(Saved data entries)
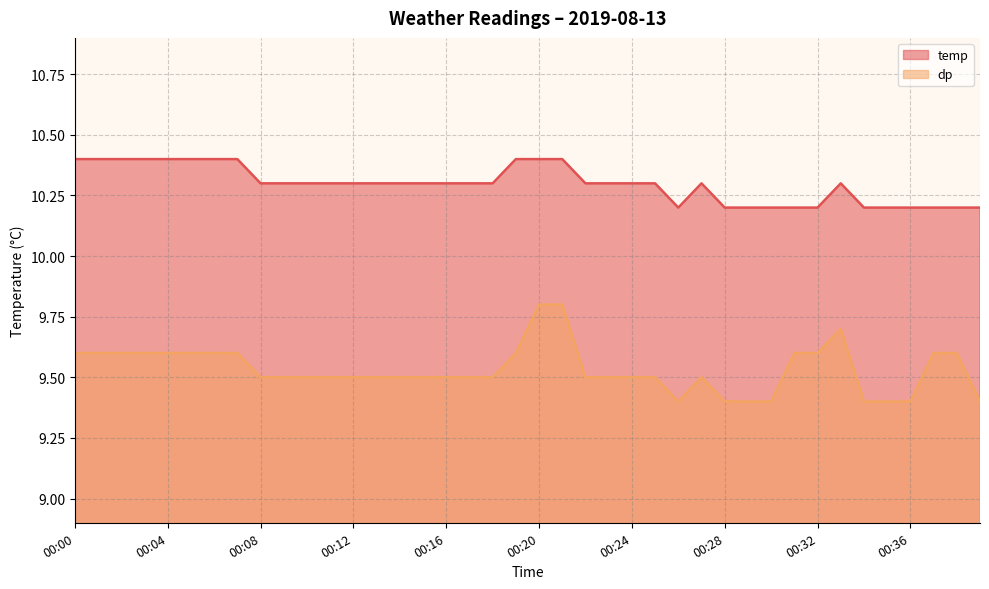

The value of temp at 00:13 is 15.2. True or false?

False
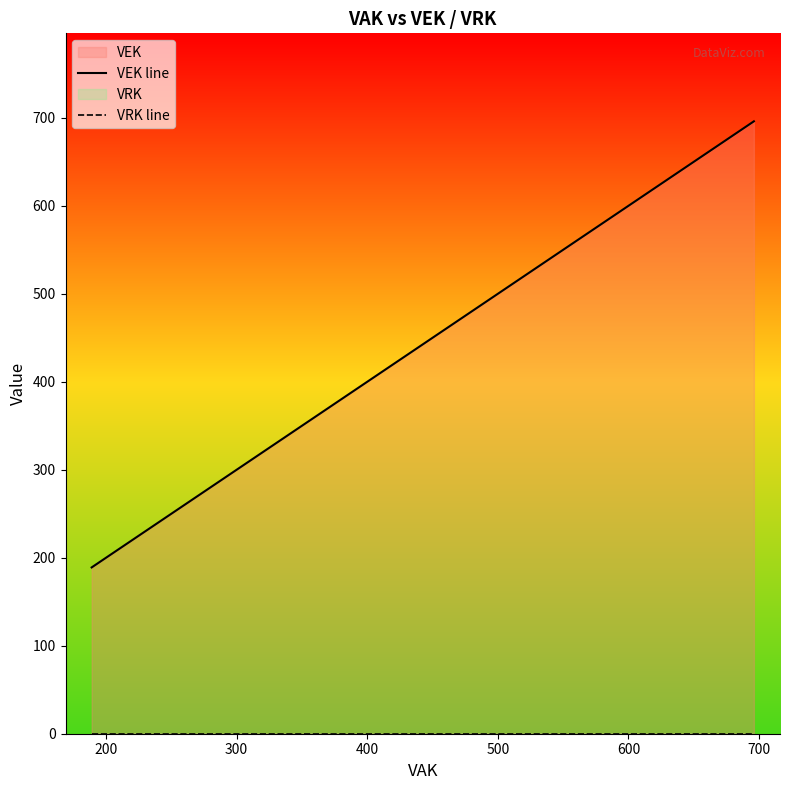

What is the value of the VEK line point at the 9th from the left?

400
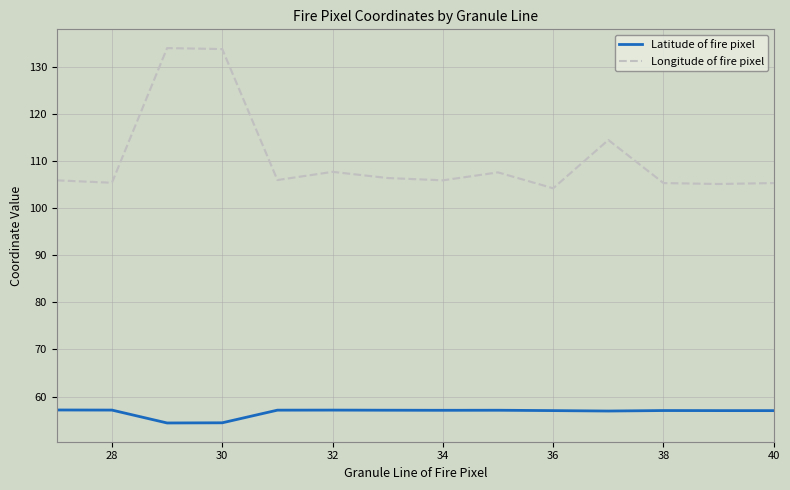

Which series has the largest range (max minus min)?

Longitude of fire pixel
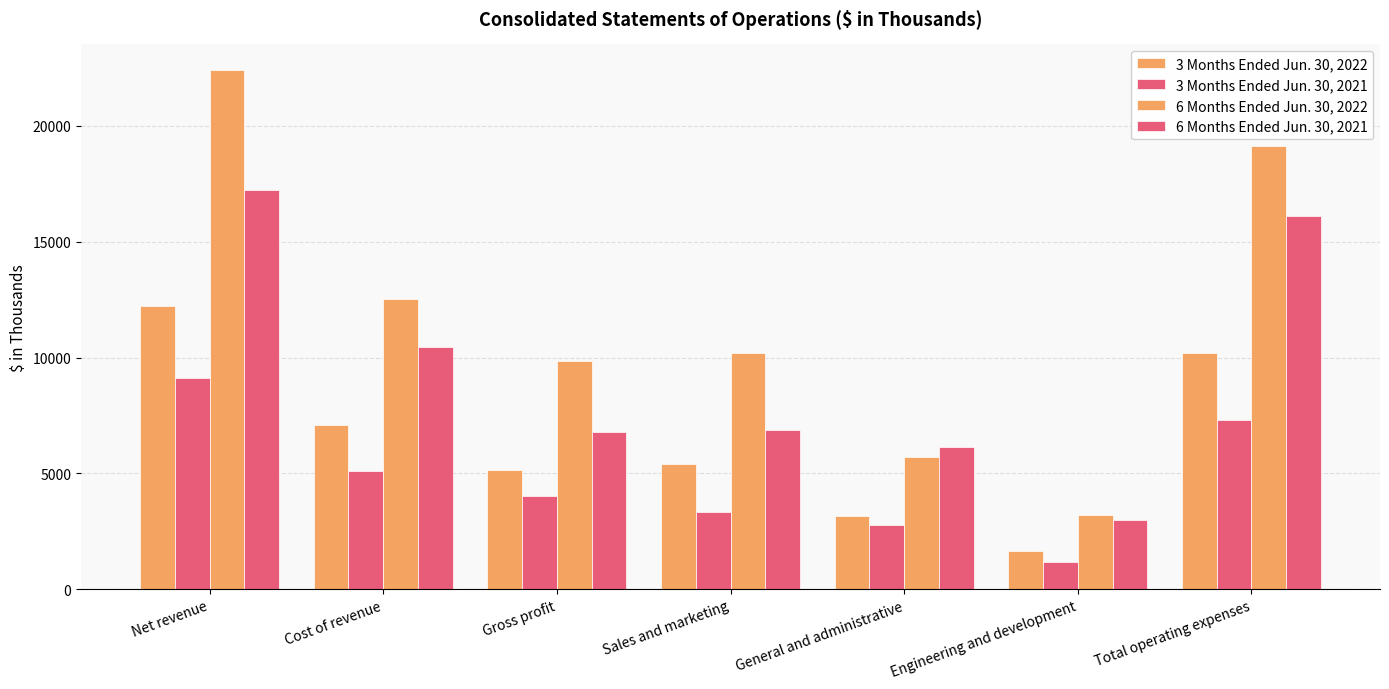

How many categories are shown in the chart?

7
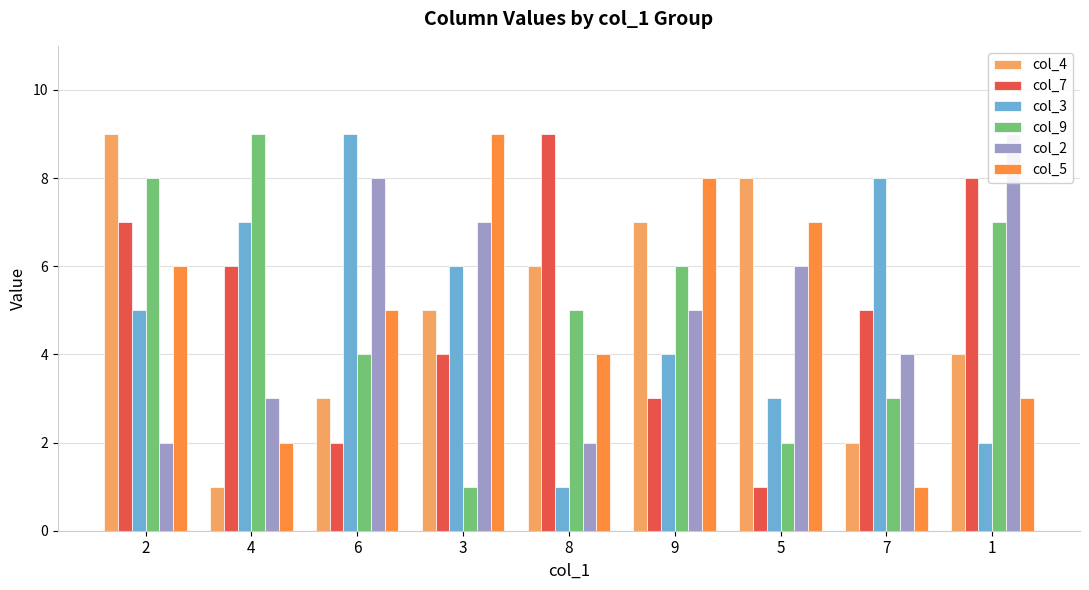

What is the label of the 6th bar from the left?

9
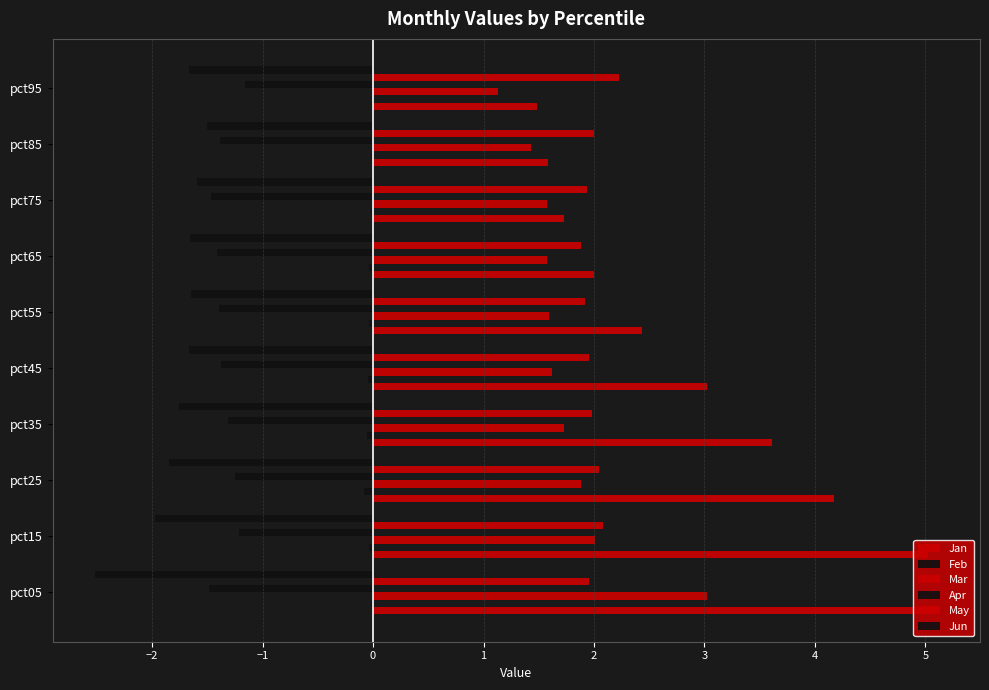

How many series are shown in this chart?

6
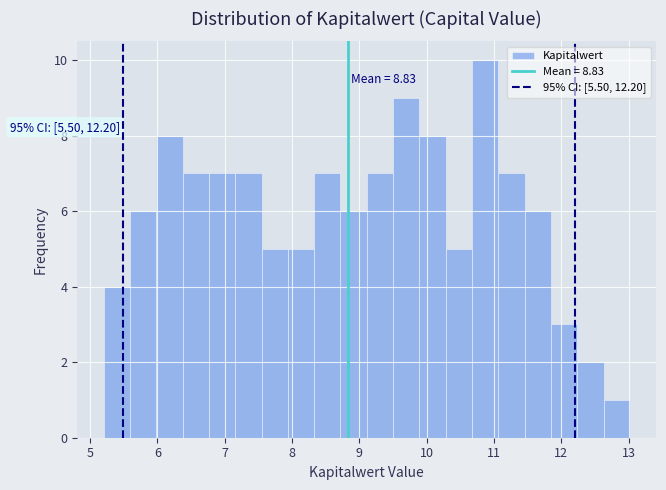

Read against the x-axis, roughly where is the centre of the tallest bar?

10.9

> [EXERCISE] Substitute "graph" for "chart" in the records from the line holding "How many categories are shown in the chart?" through the end of the records, inclusive, and give those lines again with nothing else changed and the pictures left out.

> [REPLY TO THE TASK]
How many categories are shown in the graph?

7

What is the label of the 6th bar from the left?

9

How many series are shown in this graph?

6

Read against the x-axis, roughly where is the centre of the tallest bar?

10.9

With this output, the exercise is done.